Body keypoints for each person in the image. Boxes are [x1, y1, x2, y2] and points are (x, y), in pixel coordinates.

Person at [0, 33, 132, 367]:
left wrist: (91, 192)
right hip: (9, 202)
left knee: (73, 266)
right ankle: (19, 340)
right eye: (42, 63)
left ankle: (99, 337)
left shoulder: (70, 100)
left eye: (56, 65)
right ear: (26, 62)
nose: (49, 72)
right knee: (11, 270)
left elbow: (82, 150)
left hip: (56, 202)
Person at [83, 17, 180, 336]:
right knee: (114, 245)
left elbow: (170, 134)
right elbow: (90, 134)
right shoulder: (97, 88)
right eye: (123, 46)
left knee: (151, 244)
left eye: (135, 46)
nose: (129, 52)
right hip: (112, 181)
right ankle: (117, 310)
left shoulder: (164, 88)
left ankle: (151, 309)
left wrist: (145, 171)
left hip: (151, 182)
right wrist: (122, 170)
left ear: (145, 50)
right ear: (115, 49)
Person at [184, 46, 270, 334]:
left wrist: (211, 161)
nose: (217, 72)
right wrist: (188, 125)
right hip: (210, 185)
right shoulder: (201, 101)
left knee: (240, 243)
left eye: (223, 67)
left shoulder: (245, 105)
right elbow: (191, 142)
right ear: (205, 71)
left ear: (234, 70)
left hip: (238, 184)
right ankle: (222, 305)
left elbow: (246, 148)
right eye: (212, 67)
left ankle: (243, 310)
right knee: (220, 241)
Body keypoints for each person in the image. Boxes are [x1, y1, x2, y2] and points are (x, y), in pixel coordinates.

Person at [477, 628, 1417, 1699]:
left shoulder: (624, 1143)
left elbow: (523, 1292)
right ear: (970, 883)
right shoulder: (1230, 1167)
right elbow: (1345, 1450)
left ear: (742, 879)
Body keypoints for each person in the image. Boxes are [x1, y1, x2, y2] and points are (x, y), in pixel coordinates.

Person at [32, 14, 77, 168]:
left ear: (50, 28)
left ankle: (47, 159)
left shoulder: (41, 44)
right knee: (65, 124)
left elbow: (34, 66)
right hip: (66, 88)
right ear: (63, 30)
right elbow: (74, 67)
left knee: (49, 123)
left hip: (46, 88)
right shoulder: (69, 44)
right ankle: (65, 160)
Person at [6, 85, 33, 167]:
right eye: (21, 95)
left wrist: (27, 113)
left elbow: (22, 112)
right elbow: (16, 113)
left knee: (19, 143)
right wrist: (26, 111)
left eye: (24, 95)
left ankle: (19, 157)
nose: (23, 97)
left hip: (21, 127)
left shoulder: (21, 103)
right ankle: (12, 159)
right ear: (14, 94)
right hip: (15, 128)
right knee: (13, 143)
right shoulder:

+ + + +

Every record must be transcribed exactly, with no line skipped.

Body keypoints for each person in the image. Boxes are [x1, y1, x2, y2] and points are (x, y), in pixel coordinates.

Person at [0, 33, 132, 367]:
left wrist: (91, 192)
right hip: (9, 202)
left knee: (73, 266)
right ankle: (19, 340)
right eye: (42, 63)
left ankle: (99, 337)
left shoulder: (70, 100)
left eye: (56, 65)
right ear: (26, 62)
nose: (49, 72)
right knee: (11, 270)
left elbow: (82, 150)
left hip: (56, 202)
Person at [83, 17, 180, 336]:
right knee: (114, 245)
left elbow: (170, 134)
right elbow: (90, 134)
right shoulder: (97, 88)
right eye: (123, 46)
left knee: (151, 244)
left eye: (135, 46)
nose: (129, 52)
right hip: (112, 181)
right ankle: (117, 310)
left shoulder: (164, 88)
left ankle: (151, 309)
left wrist: (145, 171)
left hip: (151, 182)
right wrist: (122, 170)
left ear: (145, 50)
right ear: (115, 49)
Person at [184, 46, 270, 334]:
left wrist: (211, 161)
nose: (217, 72)
right wrist: (188, 125)
right hip: (210, 185)
right shoulder: (201, 101)
left knee: (240, 243)
left eye: (223, 67)
left shoulder: (245, 105)
right elbow: (191, 142)
right ear: (205, 71)
left ear: (234, 70)
left hip: (238, 184)
right ankle: (222, 305)
left elbow: (246, 148)
right eye: (212, 67)
left ankle: (243, 310)
right knee: (220, 241)
Body keypoints for each person in the image. Boxes are [x1, y1, x2, y2] and points are (x, y), in pixel coordinates.

Person at [477, 628, 1417, 1699]:
left shoulder: (624, 1143)
left elbow: (523, 1292)
right ear: (970, 883)
right shoulder: (1230, 1167)
right elbow: (1345, 1450)
left ear: (742, 879)
Body keypoints for each person in the image. Boxes are [x1, y1, x2, y2] and points are (x, y), in pixel coordinates.

Person at [32, 14, 77, 168]:
left ear: (50, 28)
left ankle: (47, 159)
left shoulder: (41, 44)
right knee: (65, 124)
left elbow: (34, 66)
right hip: (66, 88)
right ear: (63, 30)
right elbow: (74, 67)
left knee: (49, 123)
left hip: (46, 88)
right shoulder: (69, 44)
right ankle: (65, 160)
Person at [6, 85, 33, 167]:
right eye: (21, 95)
left wrist: (27, 113)
left elbow: (22, 112)
right elbow: (16, 113)
left knee: (19, 143)
right wrist: (26, 111)
left eye: (24, 95)
left ankle: (19, 157)
nose: (23, 97)
left hip: (21, 127)
left shoulder: (21, 103)
right ankle: (12, 159)
right ear: (14, 94)
right hip: (15, 128)
right knee: (13, 143)
right shoulder:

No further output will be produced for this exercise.